Constance tried waving, then knocked quietly on the window — but the woman was absorbed in her book.
She made a quick search of the room, pulling open drawers in the empty desk and cupboards — and found a carpenter’s pencil in the back of one drawer.
An old book lay on the top bookshelf. She grabbed it, ripped out the flyleaf, and hurriedly scribbled a note on it. Then she folded it up and wrote a second note on the outside:
Please take this note immediately to
Dr. Felder, care of Mount Mercy Hospital,
Little Governor’s Island. Please — IT’S A
MATTER OF LIFE OR DEATH.
After a moment, she added:
Felder will give you a monetary reward.
She went to the window. The woman was still reading. She rapped on the glass, but the woman didn’t notice. Finally, feeling a rising desperation, she took up the book and rammed it into the window, edge first. The glass shattered and the woman in the next garden glanced up.

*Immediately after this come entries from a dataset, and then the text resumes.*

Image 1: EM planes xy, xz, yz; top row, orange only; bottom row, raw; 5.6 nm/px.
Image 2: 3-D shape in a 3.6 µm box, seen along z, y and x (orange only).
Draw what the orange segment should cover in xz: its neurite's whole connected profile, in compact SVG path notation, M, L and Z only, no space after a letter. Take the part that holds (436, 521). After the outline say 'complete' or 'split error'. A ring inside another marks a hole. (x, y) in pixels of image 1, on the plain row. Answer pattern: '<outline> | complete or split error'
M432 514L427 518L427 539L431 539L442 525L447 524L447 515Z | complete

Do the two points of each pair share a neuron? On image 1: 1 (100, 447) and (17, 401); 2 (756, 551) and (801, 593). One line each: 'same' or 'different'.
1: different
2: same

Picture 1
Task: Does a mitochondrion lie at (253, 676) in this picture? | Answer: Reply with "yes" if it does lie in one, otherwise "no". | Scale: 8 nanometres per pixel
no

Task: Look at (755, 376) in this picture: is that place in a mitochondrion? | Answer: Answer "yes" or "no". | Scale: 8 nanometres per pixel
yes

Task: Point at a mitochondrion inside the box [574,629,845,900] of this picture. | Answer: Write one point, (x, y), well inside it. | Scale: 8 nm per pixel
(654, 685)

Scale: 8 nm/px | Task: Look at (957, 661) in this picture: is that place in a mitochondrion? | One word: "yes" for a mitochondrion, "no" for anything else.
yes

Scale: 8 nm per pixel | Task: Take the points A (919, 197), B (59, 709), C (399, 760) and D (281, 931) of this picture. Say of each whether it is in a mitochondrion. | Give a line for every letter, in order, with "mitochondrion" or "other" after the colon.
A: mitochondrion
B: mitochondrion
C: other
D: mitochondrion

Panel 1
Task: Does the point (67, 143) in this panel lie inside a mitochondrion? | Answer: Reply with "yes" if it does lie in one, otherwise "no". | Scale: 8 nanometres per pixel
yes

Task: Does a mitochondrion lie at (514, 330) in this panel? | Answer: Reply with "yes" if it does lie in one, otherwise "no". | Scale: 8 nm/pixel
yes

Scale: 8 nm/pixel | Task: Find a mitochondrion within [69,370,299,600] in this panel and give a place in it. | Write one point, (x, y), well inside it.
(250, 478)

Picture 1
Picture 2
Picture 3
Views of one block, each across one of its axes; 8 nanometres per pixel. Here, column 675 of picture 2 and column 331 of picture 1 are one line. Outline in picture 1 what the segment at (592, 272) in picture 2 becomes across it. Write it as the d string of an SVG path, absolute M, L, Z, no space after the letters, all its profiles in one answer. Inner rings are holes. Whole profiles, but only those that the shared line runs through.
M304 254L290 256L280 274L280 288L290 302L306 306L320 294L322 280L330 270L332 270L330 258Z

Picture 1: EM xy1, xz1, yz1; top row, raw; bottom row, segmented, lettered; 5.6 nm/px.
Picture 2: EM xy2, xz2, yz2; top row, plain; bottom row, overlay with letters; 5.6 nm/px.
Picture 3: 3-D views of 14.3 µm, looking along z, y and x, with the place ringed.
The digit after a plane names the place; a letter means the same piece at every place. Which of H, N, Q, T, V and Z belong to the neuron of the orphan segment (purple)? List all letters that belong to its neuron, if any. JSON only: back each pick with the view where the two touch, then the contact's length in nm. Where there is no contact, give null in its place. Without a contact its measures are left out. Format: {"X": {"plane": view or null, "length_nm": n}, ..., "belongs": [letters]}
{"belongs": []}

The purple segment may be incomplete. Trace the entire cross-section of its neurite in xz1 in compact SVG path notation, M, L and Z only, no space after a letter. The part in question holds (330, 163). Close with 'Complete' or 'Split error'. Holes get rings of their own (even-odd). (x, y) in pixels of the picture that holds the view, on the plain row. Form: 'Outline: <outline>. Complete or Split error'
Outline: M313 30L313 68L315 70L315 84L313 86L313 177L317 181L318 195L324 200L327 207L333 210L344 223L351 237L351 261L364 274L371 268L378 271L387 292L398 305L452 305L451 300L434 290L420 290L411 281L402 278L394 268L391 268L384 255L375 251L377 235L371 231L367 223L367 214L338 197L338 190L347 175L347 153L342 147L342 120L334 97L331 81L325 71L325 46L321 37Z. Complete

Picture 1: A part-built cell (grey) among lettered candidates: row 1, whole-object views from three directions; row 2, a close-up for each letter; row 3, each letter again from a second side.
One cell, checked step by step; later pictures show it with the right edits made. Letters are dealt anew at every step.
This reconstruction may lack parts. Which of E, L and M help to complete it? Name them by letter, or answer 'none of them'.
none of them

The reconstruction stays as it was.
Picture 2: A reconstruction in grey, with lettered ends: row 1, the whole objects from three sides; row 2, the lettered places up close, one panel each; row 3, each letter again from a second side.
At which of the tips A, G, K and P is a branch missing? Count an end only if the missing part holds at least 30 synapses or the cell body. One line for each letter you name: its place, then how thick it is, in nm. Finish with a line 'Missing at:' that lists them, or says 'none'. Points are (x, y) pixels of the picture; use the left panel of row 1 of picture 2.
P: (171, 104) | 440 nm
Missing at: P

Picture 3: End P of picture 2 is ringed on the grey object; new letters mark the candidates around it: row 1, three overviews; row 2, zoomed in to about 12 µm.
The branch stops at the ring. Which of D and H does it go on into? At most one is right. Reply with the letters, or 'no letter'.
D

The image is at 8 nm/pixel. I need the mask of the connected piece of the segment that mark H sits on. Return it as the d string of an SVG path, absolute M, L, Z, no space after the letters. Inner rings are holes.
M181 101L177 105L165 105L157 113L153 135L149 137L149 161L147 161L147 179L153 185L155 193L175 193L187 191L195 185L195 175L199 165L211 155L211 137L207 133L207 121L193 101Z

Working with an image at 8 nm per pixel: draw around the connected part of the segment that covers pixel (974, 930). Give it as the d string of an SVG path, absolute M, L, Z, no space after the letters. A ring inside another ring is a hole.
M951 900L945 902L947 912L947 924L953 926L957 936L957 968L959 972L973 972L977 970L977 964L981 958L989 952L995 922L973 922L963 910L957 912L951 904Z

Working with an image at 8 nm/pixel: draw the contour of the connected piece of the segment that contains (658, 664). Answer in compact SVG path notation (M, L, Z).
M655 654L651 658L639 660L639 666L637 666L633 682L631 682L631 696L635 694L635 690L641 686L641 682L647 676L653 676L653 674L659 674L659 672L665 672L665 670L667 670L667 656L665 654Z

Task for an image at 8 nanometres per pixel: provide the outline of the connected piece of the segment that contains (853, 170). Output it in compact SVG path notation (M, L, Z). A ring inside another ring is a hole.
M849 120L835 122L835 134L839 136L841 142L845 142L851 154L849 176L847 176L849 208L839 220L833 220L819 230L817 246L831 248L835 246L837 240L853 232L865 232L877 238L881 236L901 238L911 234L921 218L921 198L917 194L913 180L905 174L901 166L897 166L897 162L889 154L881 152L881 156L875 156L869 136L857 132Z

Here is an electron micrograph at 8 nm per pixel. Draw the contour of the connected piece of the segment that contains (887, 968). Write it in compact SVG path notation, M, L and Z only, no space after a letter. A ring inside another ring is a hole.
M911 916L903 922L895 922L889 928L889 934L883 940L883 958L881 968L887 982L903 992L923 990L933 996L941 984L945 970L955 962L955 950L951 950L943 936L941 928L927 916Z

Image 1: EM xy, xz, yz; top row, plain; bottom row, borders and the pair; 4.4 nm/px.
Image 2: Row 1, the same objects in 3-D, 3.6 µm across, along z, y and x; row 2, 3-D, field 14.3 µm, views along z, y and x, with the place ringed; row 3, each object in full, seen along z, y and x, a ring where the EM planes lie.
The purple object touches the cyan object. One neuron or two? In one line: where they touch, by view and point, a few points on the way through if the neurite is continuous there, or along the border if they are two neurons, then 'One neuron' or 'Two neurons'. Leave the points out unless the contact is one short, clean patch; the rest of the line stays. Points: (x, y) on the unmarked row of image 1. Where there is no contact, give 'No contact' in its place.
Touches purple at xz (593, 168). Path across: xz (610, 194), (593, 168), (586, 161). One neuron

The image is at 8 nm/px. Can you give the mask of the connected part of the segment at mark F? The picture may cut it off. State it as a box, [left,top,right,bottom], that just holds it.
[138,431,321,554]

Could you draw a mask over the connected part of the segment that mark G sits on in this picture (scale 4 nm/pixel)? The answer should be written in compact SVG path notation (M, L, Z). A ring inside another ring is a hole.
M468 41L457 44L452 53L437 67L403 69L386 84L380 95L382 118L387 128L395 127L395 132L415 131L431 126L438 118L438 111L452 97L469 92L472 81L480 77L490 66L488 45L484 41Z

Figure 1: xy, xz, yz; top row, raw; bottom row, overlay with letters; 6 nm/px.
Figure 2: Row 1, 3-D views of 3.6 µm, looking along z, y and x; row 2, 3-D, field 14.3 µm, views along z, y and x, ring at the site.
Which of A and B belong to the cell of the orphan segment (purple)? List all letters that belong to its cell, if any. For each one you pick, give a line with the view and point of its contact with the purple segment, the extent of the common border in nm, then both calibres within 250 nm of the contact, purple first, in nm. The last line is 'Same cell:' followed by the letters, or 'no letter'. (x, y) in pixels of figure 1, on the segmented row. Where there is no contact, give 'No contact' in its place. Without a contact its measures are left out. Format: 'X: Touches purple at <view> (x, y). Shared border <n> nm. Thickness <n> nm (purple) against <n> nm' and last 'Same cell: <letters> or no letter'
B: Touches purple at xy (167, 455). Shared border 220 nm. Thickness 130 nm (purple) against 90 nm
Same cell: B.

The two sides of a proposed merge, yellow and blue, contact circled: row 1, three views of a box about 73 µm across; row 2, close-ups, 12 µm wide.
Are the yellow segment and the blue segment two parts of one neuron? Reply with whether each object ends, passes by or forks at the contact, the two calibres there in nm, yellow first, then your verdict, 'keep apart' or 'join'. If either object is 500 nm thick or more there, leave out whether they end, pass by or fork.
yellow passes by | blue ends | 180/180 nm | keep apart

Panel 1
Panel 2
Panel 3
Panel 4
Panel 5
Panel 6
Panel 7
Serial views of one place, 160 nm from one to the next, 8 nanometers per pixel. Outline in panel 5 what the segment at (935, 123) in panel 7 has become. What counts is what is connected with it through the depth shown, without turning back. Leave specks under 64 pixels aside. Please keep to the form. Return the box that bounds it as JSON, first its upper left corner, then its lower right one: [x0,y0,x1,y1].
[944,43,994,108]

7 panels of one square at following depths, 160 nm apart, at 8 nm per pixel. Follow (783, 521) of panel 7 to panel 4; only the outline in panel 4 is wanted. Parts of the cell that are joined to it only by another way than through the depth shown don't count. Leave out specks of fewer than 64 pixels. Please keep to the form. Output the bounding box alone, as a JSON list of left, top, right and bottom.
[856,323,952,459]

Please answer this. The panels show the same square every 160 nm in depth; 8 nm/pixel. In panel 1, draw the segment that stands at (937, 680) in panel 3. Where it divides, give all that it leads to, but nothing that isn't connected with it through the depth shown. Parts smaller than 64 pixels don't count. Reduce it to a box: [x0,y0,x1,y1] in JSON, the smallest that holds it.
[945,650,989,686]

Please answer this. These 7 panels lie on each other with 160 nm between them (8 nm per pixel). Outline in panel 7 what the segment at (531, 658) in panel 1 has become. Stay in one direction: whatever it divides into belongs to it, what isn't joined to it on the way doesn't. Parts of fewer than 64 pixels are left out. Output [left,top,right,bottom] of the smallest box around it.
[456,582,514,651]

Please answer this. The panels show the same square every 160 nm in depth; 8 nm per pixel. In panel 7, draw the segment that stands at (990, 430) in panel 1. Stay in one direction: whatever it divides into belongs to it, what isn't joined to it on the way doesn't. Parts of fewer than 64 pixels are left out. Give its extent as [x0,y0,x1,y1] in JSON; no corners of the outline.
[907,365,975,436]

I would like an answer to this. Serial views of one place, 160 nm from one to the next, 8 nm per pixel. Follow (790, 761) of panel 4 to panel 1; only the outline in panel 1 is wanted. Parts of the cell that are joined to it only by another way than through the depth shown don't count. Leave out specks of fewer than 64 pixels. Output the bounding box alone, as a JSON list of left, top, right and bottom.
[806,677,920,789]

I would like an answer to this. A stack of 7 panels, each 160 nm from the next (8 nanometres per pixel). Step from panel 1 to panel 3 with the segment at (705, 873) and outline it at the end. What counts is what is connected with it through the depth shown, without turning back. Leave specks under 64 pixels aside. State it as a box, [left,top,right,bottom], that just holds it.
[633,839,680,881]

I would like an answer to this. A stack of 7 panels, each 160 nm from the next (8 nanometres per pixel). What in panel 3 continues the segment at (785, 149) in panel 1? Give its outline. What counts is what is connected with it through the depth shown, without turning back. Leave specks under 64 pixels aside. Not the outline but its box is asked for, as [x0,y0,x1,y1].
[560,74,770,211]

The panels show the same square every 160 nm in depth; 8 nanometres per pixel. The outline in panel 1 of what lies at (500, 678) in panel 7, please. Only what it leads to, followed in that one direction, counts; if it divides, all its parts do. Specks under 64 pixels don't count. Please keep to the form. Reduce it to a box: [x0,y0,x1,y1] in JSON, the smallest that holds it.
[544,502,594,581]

Immediately Constance could hear Esterhazy bounding up the stairs.
She placed the note inside the book to help weigh it down and then tossed it toward the next garden. “Take the note!” she called down. “And go — please!” The woman stared at her as the book landed near her feet, and the last thing Constance saw was her bending down — she walked with a cane — and taking up the book.
Constance turned from the window just as Esterhazy burst in with a curse of surprise and rushed toward her. She raised a hand to claw at his eyes; he tried to bat it away but she managed to scratch two deep stripes down one cheek. He gasped in pain, but quickly recovered and tackled her. He fell atop her and they struggled, Esterhazy finally pinning her arms and pressing another chloroformed cloth over her mouth and nose. She felt consciousness slide away and blackness claim her once again.